▶ [Goal of the exercise]: Could you return all of the records exactly as they stand?

▶ [Material provided]:
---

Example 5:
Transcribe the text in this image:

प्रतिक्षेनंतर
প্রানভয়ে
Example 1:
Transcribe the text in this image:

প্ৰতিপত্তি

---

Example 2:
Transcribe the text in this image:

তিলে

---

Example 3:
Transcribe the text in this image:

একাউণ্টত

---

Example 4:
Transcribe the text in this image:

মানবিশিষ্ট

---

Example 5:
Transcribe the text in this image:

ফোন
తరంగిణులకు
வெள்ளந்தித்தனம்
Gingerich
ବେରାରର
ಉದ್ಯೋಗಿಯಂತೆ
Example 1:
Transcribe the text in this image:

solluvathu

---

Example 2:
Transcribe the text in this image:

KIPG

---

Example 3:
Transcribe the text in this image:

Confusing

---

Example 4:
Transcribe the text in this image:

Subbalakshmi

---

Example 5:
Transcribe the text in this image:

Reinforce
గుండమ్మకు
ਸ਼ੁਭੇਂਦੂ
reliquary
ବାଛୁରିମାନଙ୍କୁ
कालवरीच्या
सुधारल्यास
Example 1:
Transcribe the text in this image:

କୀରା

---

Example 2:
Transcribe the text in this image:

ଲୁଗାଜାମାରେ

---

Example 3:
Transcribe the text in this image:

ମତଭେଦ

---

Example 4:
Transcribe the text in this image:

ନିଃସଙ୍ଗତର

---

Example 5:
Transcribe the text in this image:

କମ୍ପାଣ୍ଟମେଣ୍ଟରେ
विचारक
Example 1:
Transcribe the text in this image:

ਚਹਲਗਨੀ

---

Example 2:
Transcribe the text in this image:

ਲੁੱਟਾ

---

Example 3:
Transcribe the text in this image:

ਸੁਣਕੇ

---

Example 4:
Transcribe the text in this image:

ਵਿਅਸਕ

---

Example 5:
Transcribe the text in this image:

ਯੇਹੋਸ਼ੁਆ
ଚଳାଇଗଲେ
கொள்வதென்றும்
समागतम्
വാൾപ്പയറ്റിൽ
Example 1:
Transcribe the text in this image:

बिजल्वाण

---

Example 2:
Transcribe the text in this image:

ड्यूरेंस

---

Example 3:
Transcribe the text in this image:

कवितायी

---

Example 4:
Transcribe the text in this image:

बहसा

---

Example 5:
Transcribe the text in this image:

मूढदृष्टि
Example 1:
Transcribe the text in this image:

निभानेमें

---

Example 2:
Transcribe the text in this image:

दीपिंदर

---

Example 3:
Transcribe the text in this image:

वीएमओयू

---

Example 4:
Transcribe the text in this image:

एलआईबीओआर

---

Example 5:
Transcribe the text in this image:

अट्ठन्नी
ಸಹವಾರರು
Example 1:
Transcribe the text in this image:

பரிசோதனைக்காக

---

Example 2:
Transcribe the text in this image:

▶ [Response to the task]:
---

Example 5:
Transcribe the text in this image:

प्रतिक्षेनंतर
প্রানভয়ে
Example 1:
Transcribe the text in this image:

প্ৰতিপত্তি

---

Example 2:
Transcribe the text in this image:

তিলে

---

Example 3:
Transcribe the text in this image:

একাউণ্টত

---

Example 4:
Transcribe the text in this image:

মানবিশিষ্ট

---

Example 5:
Transcribe the text in this image:

ফোন
తరంగిణులకు
வெள்ளந்தித்தனம்
Gingerich
ବେରାରର
ಉದ್ಯೋಗಿಯಂತೆ
Example 1:
Transcribe the text in this image:

solluvathu

---

Example 2:
Transcribe the text in this image:

KIPG

---

Example 3:
Transcribe the text in this image:

Confusing

---

Example 4:
Transcribe the text in this image:

Subbalakshmi

---

Example 5:
Transcribe the text in this image:

Reinforce
గుండమ్మకు
ਸ਼ੁਭੇਂਦੂ
reliquary
ବାଛୁରିମାନଙ୍କୁ
कालवरीच्या
सुधारल्यास
Example 1:
Transcribe the text in this image:

କୀରା

---

Example 2:
Transcribe the text in this image:

ଲୁଗାଜାମାରେ

---

Example 3:
Transcribe the text in this image:

ମତଭେଦ

---

Example 4:
Transcribe the text in this image:

ନିଃସଙ୍ଗତର

---

Example 5:
Transcribe the text in this image:

କମ୍ପାଣ୍ଟମେଣ୍ଟରେ
विचारक
Example 1:
Transcribe the text in this image:

ਚਹਲਗਨੀ

---

Example 2:
Transcribe the text in this image:

ਲੁੱਟਾ

---

Example 3:
Transcribe the text in this image:

ਸੁਣਕੇ

---

Example 4:
Transcribe the text in this image:

ਵਿਅਸਕ

---

Example 5:
Transcribe the text in this image:

ਯੇਹੋਸ਼ੁਆ
ଚଳାଇଗଲେ
கொள்வதென்றும்
समागतम्
വാൾപ്പയറ്റിൽ
Example 1:
Transcribe the text in this image:

बिजल्वाण

---

Example 2:
Transcribe the text in this image:

ड्यूरेंस

---

Example 3:
Transcribe the text in this image:

कवितायी

---

Example 4:
Transcribe the text in this image:

बहसा

---

Example 5:
Transcribe the text in this image:

मूढदृष्टि
Example 1:
Transcribe the text in this image:

निभानेमें

---

Example 2:
Transcribe the text in this image:

दीपिंदर

---

Example 3:
Transcribe the text in this image:

वीएमओयू

---

Example 4:
Transcribe the text in this image:

एलआईबीओआर

---

Example 5:
Transcribe the text in this image:

अट्ठन्नी
ಸಹವಾರರು
Example 1:
Transcribe the text in this image:

பரிசோதனைக்காக

---

Example 2:
Transcribe the text in this image:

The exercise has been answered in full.